The CZ-G2000 is a handgun created by CZ-Guns Trade and exported by Arms Moravia. It can be chambered for 9×19mm Luger and .40 S&W with different magazine capacities. In Germany, it's known as the CUG-2000.

==History==
The pistol first made its public appearance in 1999 by Arms Moravia for Czech police trials. The CZ-G2000 made its debut at the IDEX-99 international military exhibit to show off to interested customers. It was only sold in the European commercial market from 1999 to 2005 before it made its disappearance with no further details.

==Design==
The construction of the CZ-G2000's body is from polymer.
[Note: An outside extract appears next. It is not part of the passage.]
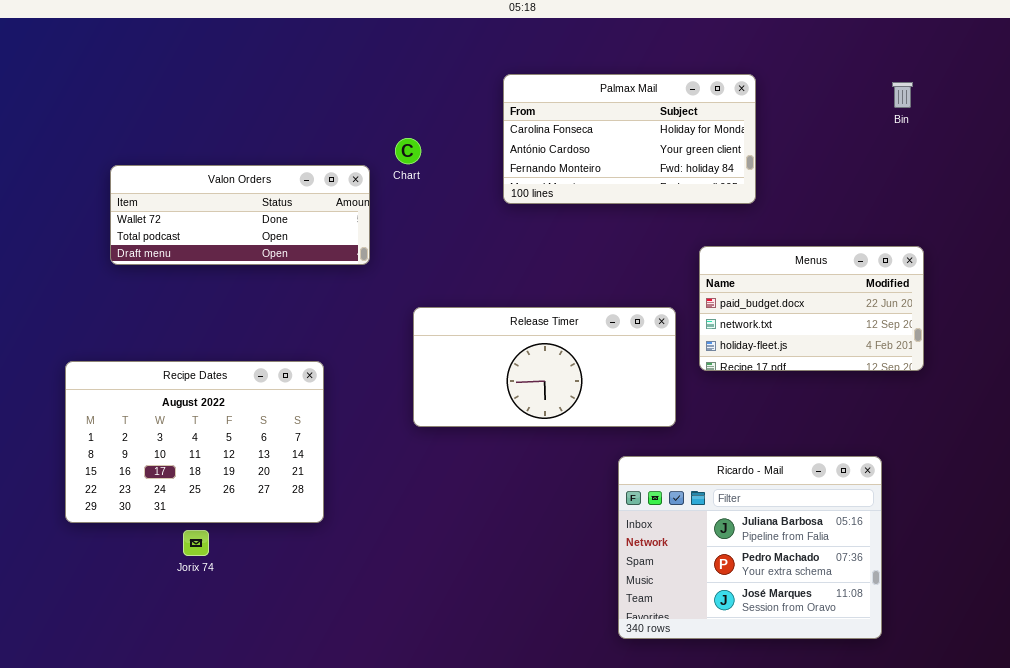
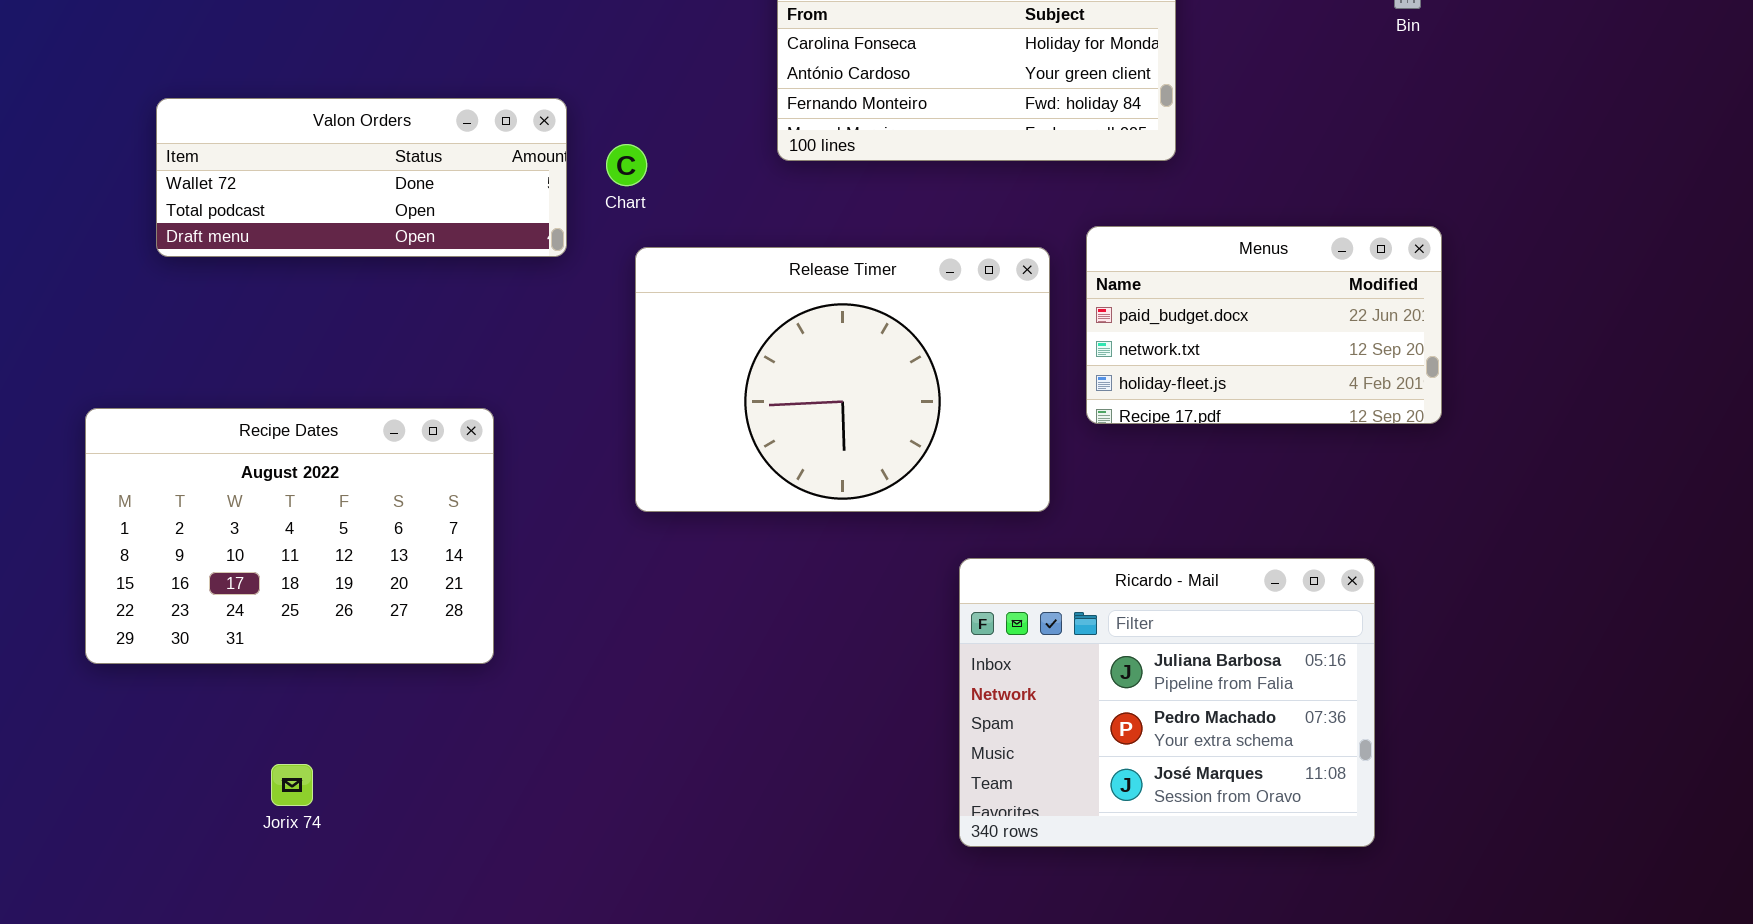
Chart: [395,138,421,164] -> [606,144,647,186], moved
Release Timer: [413,307,676,427] -> [635,247,1050,512], resized
Jorix 74: [183,530,209,556] -> [271,764,313,806], moved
The pistol has undergone torture tests to withstand dirty and wet conditions without lubrication and increased temperatures and in temperatures below -40 °C.

===Features===
The CZ-G2000 operations based on the Browning design, operating on automatic lock recoil and a tilting barrel. Its hammer can either be used in single or double action. The trigger has a push power of 2.4 kg in single action and 4.9 kg in double action.

===Safety===
The pistol has a decocker, being the only safety device available. In addition, an automatic safety lock is also mounted on the firing pin. This blocks the hammer to prevent it from firing, being available only when the trigger is properly pushed.

==Users==
- Venezuela: Licensed under CAVIM as the Zamorana in 2005 and unveiled in 2006, created with some assistance from Czech engineers. It only has a capacity of 15 rounds in the 9×19mm caliber. It's to be adopted by local, municipal, state and national police forces.